**Required work:**
1. Summarize the passage on osteosarcoma in two sentences.
2. List every site named in the osteosarcoma passage's sentence beginning "More common in children" where the tumor occurs.

**Exercise passage:**
##############################

Osteosarcoma
An osteosarcoma is a cancerous tumor in a bone. Specifically, it is an aggressive malignant neoplasm that arises from primitive transformed cells of mesenchymal origin (and thus a sarcoma) and that exhibits osteoblastic differentiation and produces malignant osteoid.
Osteoblastoma is a rare, benign, locally recurrent tumor with a predilection for spine, that may rarely undergo sarcomatous change (to osteosarcoma, only a handful of known cases of this 1)).
Epidemiology
The most common primary bone cancer. More common in children, usually occurring near the ends of long bones, but also in the mandible, pelvis, and rarely in the spine.
Spinal osteosarcoma usually occurs in the lumbosacral region in males in their 40 s, sometimes arising from areas of osteoblastoma or Paget’s disease. If a percutaneous biopsy reveals osteosarcoma, the contaminated needle tract can increase the difficulty of subsequent surgery. Poor prognosis, median survival=10 months 2).
Diagnosis
Caution regarding needle biopsy: if the lesion turns out to be osteosarcoma, the contaminated needle tract can result in worse prognosis.
The purpose of a work was to identify and measure catecholamines, their metabolites, and the gene expression of catecholamine receptors in osteosarcoma tissue.

##############################

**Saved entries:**
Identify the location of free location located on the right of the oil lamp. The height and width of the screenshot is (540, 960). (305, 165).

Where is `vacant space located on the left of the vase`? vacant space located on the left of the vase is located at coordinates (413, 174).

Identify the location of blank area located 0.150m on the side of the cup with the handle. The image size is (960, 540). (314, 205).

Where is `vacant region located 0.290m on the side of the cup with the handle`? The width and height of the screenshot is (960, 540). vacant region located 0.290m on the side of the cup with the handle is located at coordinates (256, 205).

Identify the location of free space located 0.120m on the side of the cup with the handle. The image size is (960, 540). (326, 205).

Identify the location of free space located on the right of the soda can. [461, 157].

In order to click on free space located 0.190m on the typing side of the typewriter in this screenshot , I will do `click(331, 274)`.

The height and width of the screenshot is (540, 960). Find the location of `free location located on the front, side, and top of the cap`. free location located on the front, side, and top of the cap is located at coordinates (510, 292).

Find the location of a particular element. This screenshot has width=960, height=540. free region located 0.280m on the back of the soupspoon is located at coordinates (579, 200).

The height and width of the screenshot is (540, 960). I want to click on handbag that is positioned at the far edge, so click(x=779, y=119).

##############################

**Answers given:**
1. Osteosarcoma is an aggressive malignant bone tumor of mesenchymal origin that produces malignant osteoid and is the most common primary bone cancer, occurring more often in children. Spinal osteosarcoma usually affects the lumbosacral region in males in their 40s and has a poor prognosis (median survival of 10 months), and caution is advised with needle biopsy because a contaminated needle tract can worsen the prognosis.

2.
- Near the ends of long bones
- Mandible
- Pelvis
- Spine